12. Interpretation of Agreement. It is understood that the parties hereto intend
this Agreement to be interpreted and enforced so as to provide indemnification
to the Indemnitee to the fullest extent now or hereafter permitted by law.
13. Severability. If any provision or provisions of this Agreement shall be held
to be invalid, illegal or unenforceable for any reason whatsoever, (i) the
validity, legality and enforceability of the remaining provisions of the
Agreement (including without limitation, all portions of any paragraphs of this
Agreement containing any such provision held to be invalid, illegal or
unenforceable, that are not themselves invalid, illegal or unenforceable) shall
not in any way be affected or impaired thereby, and (ii) to the fullest extent
possible, the provisions of this Agreement (including, without limitation, all
portions of any paragraph of this Agreement containing any such provision held
to be invalid, illegal or unenforceable, that are not themselves invalid,
illegal or unenforceable) shall be construed so as to give effect to the intent
manifested by the provision held invalid, illegal or unenforceable and to give
effect to Section 12 hereof.
14. Modification and Waiver. No waiver, supplement, modification or amendment of
this Agreement shall be binding unless executed in writing by both of the
parties hereto. No waiver of any of the provisions of this Agreement shall be
deemed, or shall constitute, a waiver of any other provision hereof (whether or
not similar), nor shall such waiver constitute a continuing waiver.
15. Successors and Assigns. The terms of this agreement shall bind, and shall
inure to the benefit of, the successors and assigns of the Company and the
successors, assigns, heirs, executors and administrators of the Indemnitee or
his estate.
16. Notice. All notices, requests, demands and other communications under this
Agreement shall be in writing and shall be deemed duly given (i) if delivered by
hand and receipted for by the party addressee or (ii) if mailed by certified or
registered mail with postage prepaid, on the third business day after the
mailing date. Addresses for notice to either party are as follows:
to the Company: Ascential Software Corporation
00 Xxxxxxxxxx Xxxxxx
Xxxxxxxx, Xxxxxxxxxxxxx 00000
Attn: Vice President, Legal, and
General Counsel
to the Indemnitee: Xxxx X. Xxxxx, Xx.
0
00 Xxxxxxxxxxx Xxxxx
Xxxxxxxxxx, Xxxxx Xxxxxx 00000
or subsequently modified by written notice given in accordance with this
section.
17. Governing Law. This Agreement shall be governed exclusively by and construed
according to the laws of the State of Delaware, as applied to contracts between
Delaware residents entered into and to be performed entirely within Delaware.
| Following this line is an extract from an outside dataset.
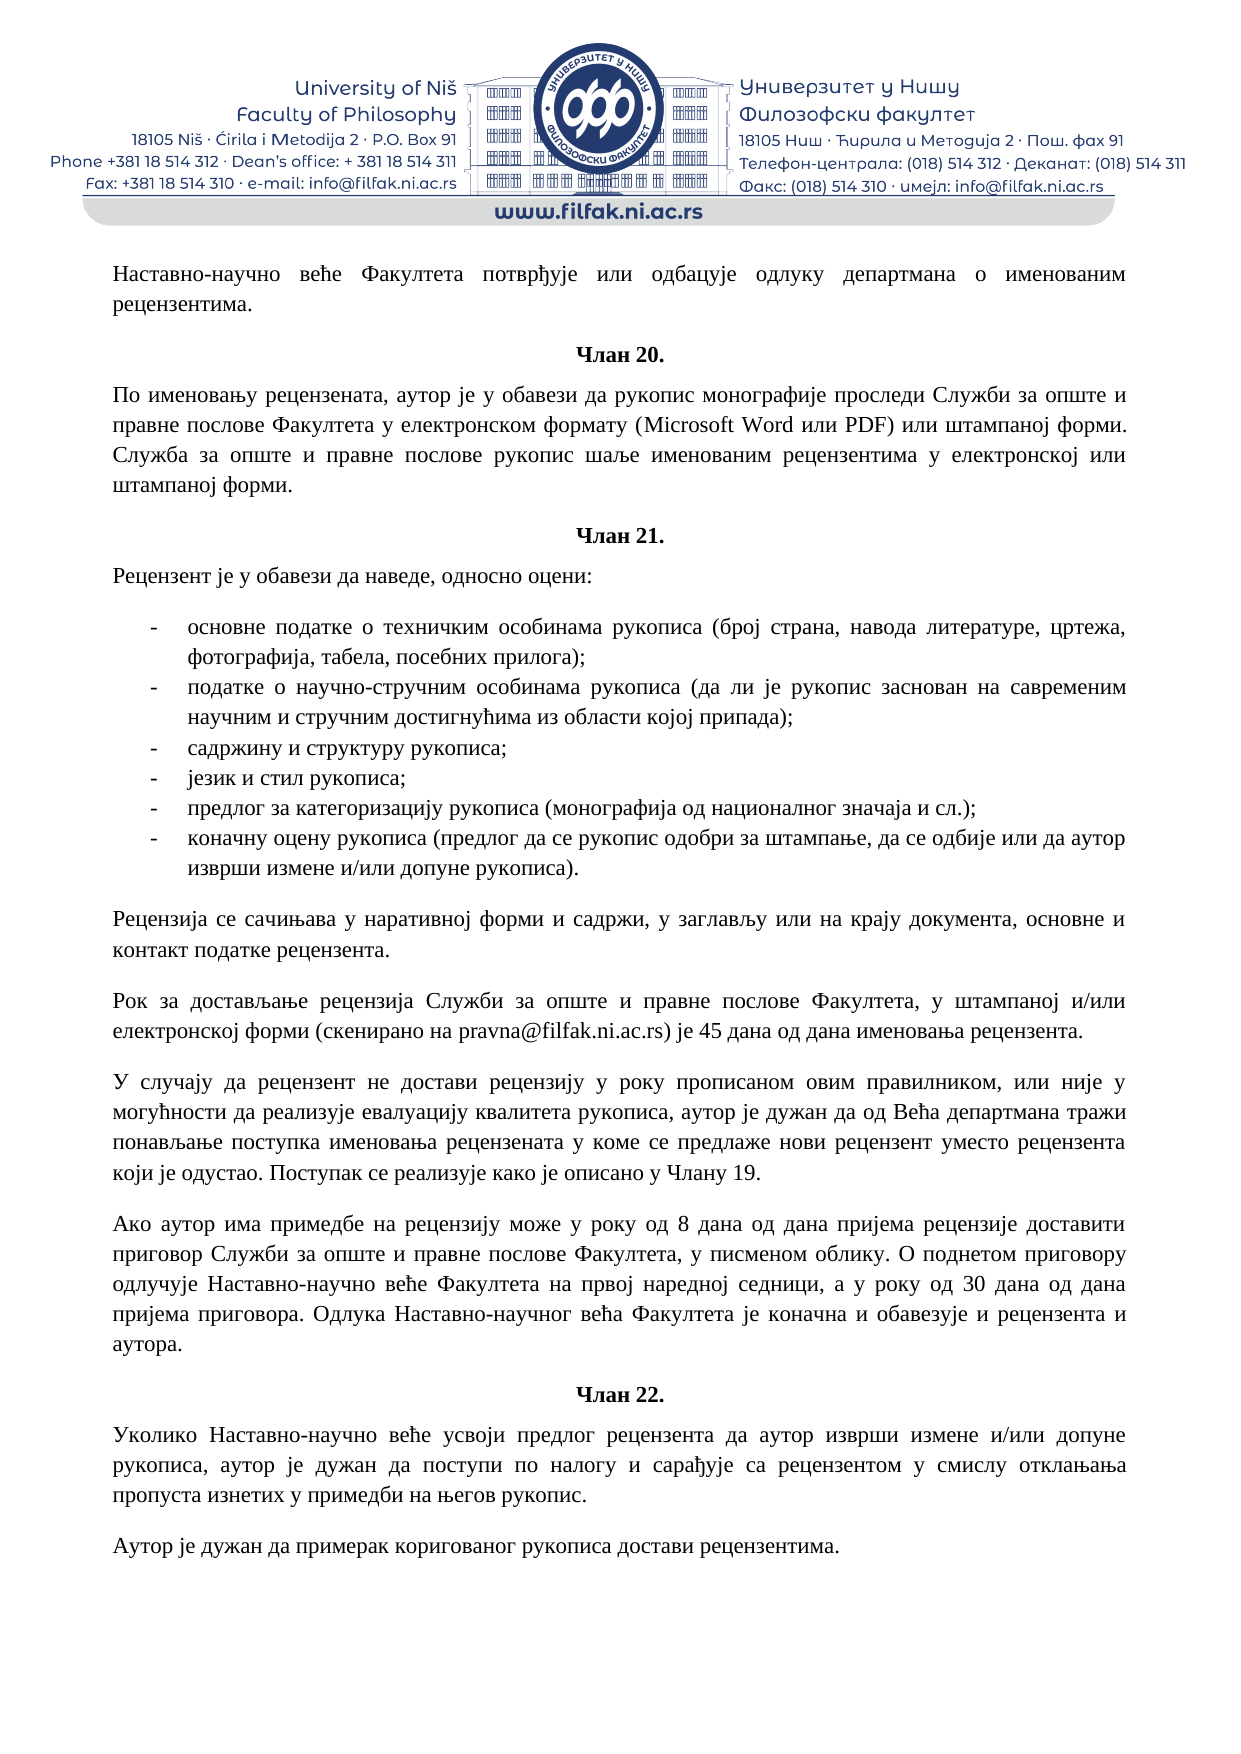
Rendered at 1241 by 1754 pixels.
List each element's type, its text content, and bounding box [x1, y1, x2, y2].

18. Consent to Jurisdiction. Subject to Indemnitee's right to select a
nonjudicial forum under Section 8(c) hereof, the Company and the Indemnitee each
hereby irrevocably consent to the jurisdiction of the courts of the State of
Delaware for all purposes in connection with any action or proceeding which
arises out of or relates to this Agreement and agree that any action instituted
under this Agreement shall be brought only in the state courts of the State of
Delaware.
IN WITNESS WHEREOF, the parties hereto have entered into this Agreement
as of the date first above written,
ASCENTIAL SOFTWARE CORPORATION
a Delaware Corporation
"COMPANY"
By: /s/ Xxxxx Xxxxxx
Xxxxx Xxxxxx
Chief Executive Officer and
Chairman of the Board
"INDEMNITEE"
/s/ Xxxx X. Xxxxx, Xx.
Xxxx X. Xxxxx, Xx.
Approved by stockholders on February 8, 1988.